Reading passage
=======

Learning Never Stops
By Robert Gunther

After earning their degrees, Wharton alumni finds ways to keep learning

When Mike Rechtiene, WG'93, joined Wharton classmates for a 10th reunion dinner on the top floor of the new Huntsman Hall in May, they marveled at how much the world had changed since graduation. Most of them had left Wharton ten years earlier without Palm Pilots, cell phones, laptops, or e-mail addresses. Technological changes over the decade have accelerated life, work, and learning.

"We have to continue learning just to keep up with what is going on in the business world – or just the world – since we have been in school," said Rechtiene, now Executive Director of Immunology Sales at Centocor, talking on his cell phone while crawling along in a traffic jam on the Pennsylvania Turnpike.

=======

Extracted material
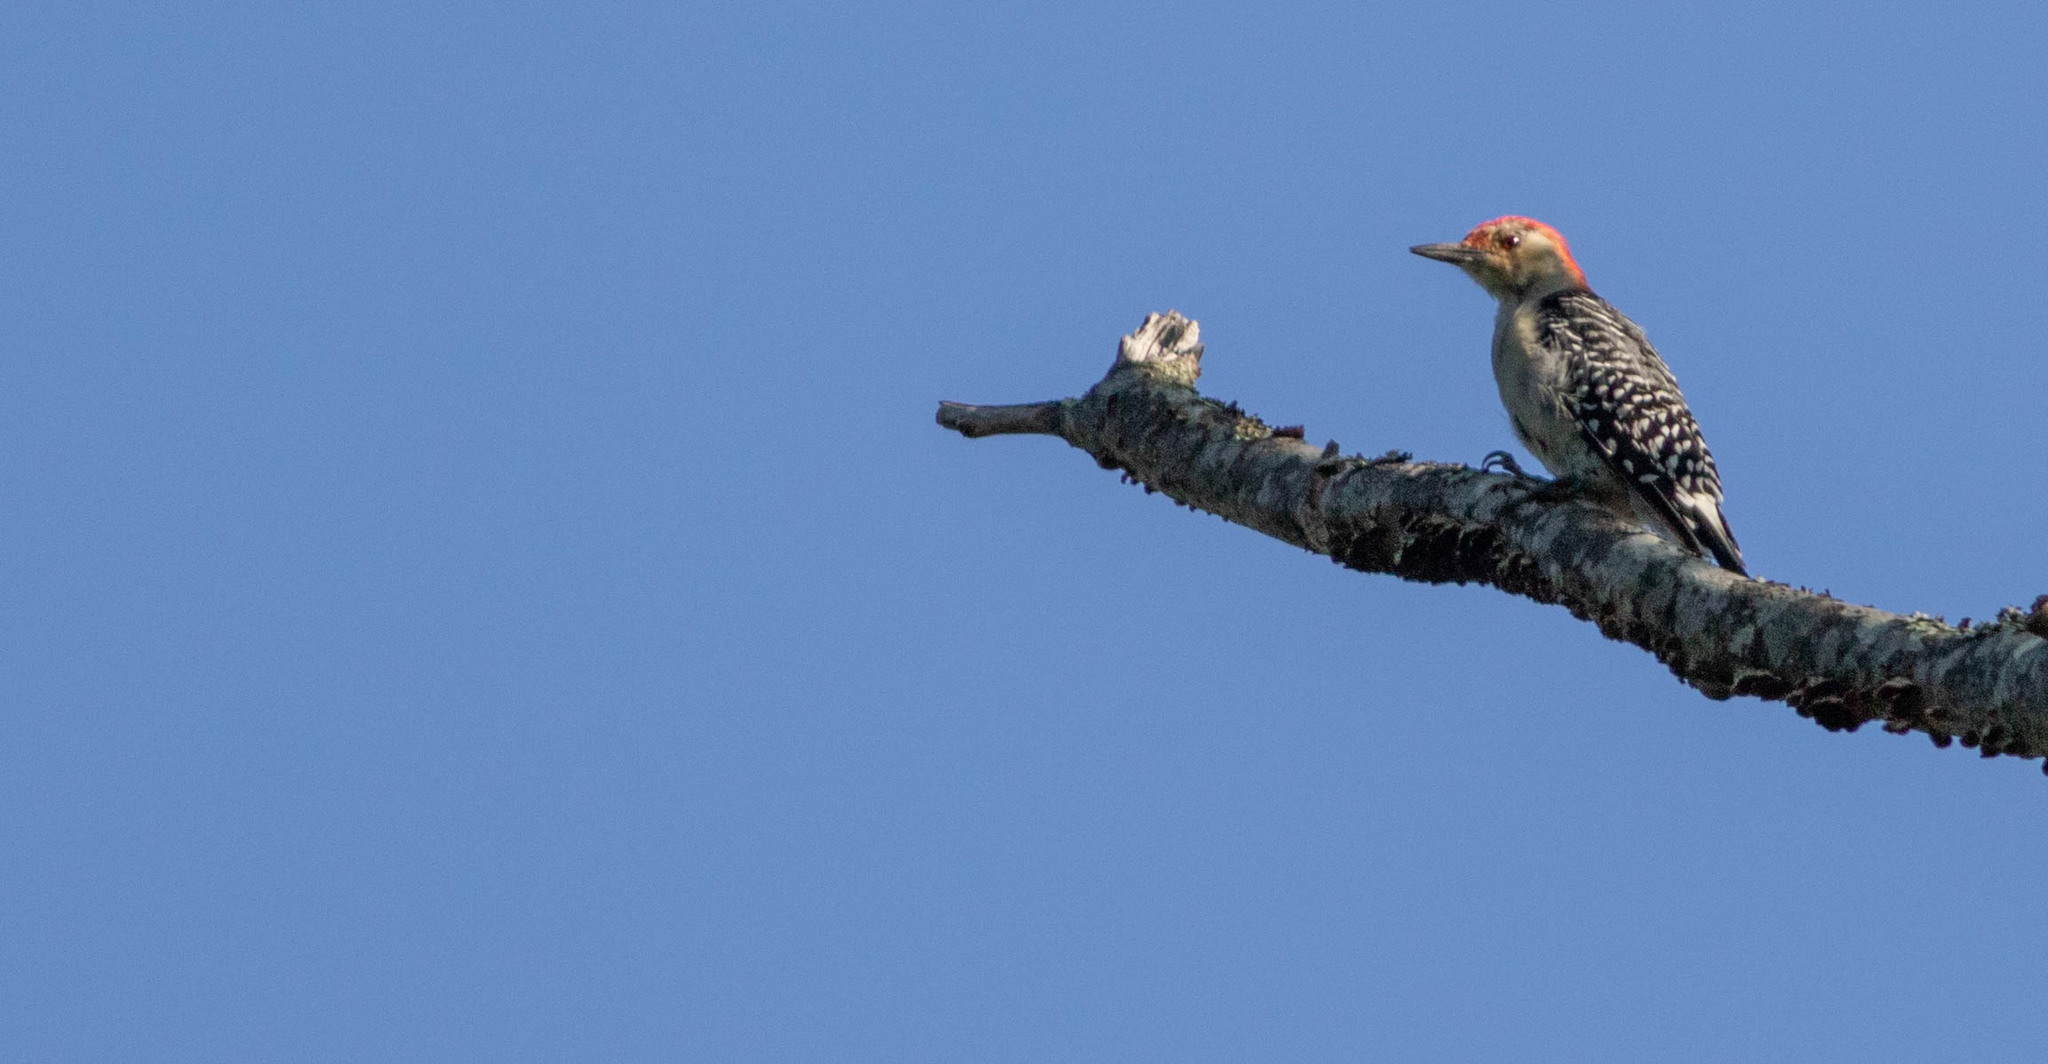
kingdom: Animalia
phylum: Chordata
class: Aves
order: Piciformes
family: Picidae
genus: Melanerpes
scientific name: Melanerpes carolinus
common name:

=======

Prompt
Please write the next few paragraphs of the article on Wharton alumni who keep learning after graduation, picking up after its last sentence. The records have no connection to the article about Wharton alumni.

Task response
Rechtiene felt the full impact of these changes when, at the height of the Internet boom, he was asked to figure out an e-business strategy at Centocor. "I had spent eight years in marketing but had very little technology or technology strategy background," he said. This new challenge brought him back to Wharton's classrooms to join an innovative executive program called The Wharton Fellows, which was then focused on e-business.

He also has carried his passion for learning to others. Starting in March 2002, he has brought more than 70 managers from Johnson & Johnson (Centocor's parent) to Wharton's campus for a custom executive education program in marketing. He also has taught introductory marketing in Wharton's Management Program for more than seven years.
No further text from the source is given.